Auszug zum Lesen

Selig tätschele ich seine roten Bäckchen.
Fest und rund liegt er in meiner Hand. Ich rieche an ihm. Ich beiße hinein. Und schließe die Augen.
Ich erinnere mich an die beiden Apfelbäume, die hinterm Haus meiner Eltern standen. Die Gartenvögel saßen gern darin. Im Frühling waren sie voller weiß-rosa Rüschen. Im Spätsommer wuchsen viele kleine, säuerliche, nun ja, eher wirklich saure Äpfel an ihren knorrigen Zweigen. Eigentlich eigneten sich diese Äpfel vor allem für Apfelmus. Im Winter schätzten die Amseln sie. Ich aß sie dennoch gern. Ohnehin mit einer Vorliebe für Saures ausgestattet, biß ich vorsichtig Stückchen ab. Manchmal waren sie wurmstichig und bitter. Da lehrte die Erfahrung, lieber sachte vorzugehen.
Eines Tages mussten die Apfelbäume weichen. Ihre Wurzeln wollten dem Haus ans Fundament. Sie gibt es nun nur noch auf alten Familienfotos. Und in meiner Erinnerung.

Erfasste Daten
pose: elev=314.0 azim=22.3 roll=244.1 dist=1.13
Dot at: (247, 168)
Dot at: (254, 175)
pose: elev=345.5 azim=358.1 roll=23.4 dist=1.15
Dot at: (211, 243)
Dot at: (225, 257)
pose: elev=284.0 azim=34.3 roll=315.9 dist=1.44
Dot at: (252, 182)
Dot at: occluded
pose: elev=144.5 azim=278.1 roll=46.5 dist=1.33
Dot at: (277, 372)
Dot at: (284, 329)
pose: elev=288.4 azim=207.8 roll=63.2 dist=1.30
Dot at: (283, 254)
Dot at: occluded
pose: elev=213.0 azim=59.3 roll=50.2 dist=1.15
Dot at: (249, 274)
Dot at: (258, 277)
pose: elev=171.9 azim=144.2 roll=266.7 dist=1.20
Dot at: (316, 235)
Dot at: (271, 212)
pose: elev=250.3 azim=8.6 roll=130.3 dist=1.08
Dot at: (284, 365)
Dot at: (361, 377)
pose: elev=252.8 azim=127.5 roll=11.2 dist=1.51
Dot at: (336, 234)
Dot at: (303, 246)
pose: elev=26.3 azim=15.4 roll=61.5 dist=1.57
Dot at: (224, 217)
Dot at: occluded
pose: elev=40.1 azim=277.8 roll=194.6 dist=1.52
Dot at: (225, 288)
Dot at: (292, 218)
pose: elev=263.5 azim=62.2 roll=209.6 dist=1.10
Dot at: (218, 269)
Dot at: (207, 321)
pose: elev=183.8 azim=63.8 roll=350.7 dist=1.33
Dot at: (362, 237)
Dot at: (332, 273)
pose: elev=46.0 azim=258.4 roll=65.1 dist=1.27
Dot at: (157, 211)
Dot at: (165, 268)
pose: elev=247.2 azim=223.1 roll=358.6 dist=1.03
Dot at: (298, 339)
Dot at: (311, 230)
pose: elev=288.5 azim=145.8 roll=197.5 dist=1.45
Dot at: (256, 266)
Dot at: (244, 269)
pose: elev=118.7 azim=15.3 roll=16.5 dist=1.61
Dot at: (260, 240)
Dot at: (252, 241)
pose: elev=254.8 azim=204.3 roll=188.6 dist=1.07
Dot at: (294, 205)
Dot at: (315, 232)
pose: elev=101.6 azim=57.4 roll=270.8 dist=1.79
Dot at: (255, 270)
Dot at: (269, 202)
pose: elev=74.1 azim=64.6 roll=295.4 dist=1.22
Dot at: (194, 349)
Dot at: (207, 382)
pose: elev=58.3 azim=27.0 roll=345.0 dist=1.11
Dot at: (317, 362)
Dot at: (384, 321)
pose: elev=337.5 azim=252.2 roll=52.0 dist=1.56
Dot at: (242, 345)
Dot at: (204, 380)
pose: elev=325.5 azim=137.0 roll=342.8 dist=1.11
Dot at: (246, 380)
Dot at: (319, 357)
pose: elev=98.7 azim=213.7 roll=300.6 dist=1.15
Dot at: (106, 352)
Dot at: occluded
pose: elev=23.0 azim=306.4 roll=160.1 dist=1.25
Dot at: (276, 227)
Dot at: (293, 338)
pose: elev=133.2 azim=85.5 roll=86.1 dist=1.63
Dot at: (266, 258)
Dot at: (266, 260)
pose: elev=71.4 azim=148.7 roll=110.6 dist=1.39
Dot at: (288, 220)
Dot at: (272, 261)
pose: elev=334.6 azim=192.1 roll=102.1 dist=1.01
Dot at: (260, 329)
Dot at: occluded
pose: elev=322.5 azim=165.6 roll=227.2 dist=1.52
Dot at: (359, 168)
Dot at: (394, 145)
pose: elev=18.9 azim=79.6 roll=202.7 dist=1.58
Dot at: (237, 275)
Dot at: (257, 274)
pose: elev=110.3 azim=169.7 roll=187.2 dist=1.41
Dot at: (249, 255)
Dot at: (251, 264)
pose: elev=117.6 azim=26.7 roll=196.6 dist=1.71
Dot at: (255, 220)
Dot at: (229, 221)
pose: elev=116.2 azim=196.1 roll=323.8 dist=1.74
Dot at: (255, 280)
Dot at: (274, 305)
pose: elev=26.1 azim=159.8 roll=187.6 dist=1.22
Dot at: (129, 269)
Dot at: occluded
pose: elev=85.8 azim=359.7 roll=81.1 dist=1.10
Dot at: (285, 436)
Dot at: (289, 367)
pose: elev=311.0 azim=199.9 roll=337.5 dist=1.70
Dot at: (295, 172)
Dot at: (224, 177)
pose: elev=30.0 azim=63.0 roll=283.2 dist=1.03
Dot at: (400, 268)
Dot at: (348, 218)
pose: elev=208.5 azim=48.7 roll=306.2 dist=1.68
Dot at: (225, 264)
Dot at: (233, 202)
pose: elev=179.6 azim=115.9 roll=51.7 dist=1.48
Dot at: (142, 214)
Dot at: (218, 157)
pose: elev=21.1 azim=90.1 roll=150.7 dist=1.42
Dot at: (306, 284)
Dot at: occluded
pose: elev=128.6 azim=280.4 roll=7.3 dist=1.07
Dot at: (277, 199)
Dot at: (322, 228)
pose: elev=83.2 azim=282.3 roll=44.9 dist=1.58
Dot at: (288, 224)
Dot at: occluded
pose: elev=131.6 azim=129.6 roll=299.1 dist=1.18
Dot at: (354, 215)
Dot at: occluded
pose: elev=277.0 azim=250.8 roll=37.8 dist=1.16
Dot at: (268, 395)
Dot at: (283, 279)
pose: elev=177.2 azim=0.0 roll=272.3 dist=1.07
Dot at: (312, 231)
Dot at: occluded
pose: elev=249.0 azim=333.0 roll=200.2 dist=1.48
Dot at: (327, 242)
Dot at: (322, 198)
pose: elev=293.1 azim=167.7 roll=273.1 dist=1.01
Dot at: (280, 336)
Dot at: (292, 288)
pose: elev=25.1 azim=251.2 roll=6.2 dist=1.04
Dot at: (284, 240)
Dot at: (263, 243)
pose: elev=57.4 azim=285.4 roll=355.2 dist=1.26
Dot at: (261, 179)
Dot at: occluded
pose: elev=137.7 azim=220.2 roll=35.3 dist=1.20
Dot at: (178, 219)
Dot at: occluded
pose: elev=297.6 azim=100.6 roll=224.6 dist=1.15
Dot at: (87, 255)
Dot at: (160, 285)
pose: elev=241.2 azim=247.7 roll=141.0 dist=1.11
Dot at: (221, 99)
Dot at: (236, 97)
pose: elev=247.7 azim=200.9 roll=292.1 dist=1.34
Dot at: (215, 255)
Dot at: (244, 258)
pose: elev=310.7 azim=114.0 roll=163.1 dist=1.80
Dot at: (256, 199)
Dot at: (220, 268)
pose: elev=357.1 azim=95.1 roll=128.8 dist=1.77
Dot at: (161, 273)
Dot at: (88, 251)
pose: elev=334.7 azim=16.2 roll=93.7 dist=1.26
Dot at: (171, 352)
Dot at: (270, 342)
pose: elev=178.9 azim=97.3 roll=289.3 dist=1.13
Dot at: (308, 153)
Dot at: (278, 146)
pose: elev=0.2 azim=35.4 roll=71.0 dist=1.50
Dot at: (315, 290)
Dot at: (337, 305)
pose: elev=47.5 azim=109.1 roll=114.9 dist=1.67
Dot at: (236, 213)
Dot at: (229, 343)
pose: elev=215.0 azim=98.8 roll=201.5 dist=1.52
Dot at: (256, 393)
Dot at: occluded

Schriftliche Aufgaben
1. Drucke aus dem Text über die Apfelbäume den Abschnitt zwischen „Selig tätschele ich“ und „lieber sachte vorzugehen.“ wortgetreu ab, wobei Anfang und Ende eingeschlossen sind.
2. Führe den Text über die Apfelbäume dort weiter, wo er aufhört.

Antworten zu Aufgaben
1.
Selig tätschele ich seine roten Bäckchen.
Fest und rund liegt er in meiner Hand. Ich rieche an ihm. Ich beiße hinein. Und schließe die Augen.
Ich erinnere mich an die beiden Apfelbäume, die hinterm Haus meiner Eltern standen. Die Gartenvögel saßen gern darin. Im Frühling waren sie voller weiß-rosa Rüschen. Im Spätsommer wuchsen viele kleine, säuerliche, nun ja, eher wirklich saure Äpfel an ihren knorrigen Zweigen. Eigentlich eigneten sich diese Äpfel vor allem für Apfelmus. Im Winter schätzten die Amseln sie. Ich aß sie dennoch gern. Ohnehin mit einer Vorliebe für Saures ausgestattet, biß ich vorsichtig Stückchen ab. Manchmal waren sie wurmstichig und bitter. Da lehrte die Erfahrung, lieber sachte vorzugehen.

2.
Ich beiße in meinen Apfel und habe kurz den Geschmack von früher auf der Zunge. Es sind die ersten Elstar, die noch etwas quietschig-säuerlich schmecken. Mmm ..! Nun gibt es wieder Herbstäpfel, meinte die Obstbäuerin, als sie mir zusammen mit den Elstar-Äpfeln eine der letzten Papiertüten mit dem Sommerapfel Delba rüberreichte.
Essen weist über den Moment hinaus
Essen vermag uns mit der Vergangenheit, mit Erinnerungen zu verbinden, mit uns selbst, mit anderen und mit der Gegenwart, mit dem Hier und Jetzt. Ich lese in Doris Dörries Geschichten vom Essen: Die Welt auf dem Teller. Achtundvierzig Geschichten sind es, eine Sammlung von Zeitschriftenkolumnen aus den Jahren 2016 bis 2020. Es sind leichtfüßige Texte, manche an der Grenze zum allzu Alltäglichen, aber auch Texte, die einen entführen in andere Küchen, in andere Kulturen, in andere Zeiten und Gewohnheiten.
„Ich habe wieder eine neue Beziehung, obwohl ich eigentlich keine mehr wollte. Jedes Mal ging es schief. Meine Schuld. Keine Geduld, keine Disziplin – und bam. Ende. Aber dann doch wieder die Sehnsucht, es endlich zu schaffen. Ein neuer Versuch. Er heißt Hermann. Er heißt immer Hermann.”
Mein Hermann hieß Herr Professor und war kein Sauerteig aus Weizenmehl, sondern aus Roggenmehl. Mein Herr Professor vergammelte irgendwann auf dem Balkon. Der italienische Backofen der Marke Diva wurde nicht heiß genug für Brot – und im Kühlschrank war auch kein Platz mehr. Bam.
Wem gehört unser Essen?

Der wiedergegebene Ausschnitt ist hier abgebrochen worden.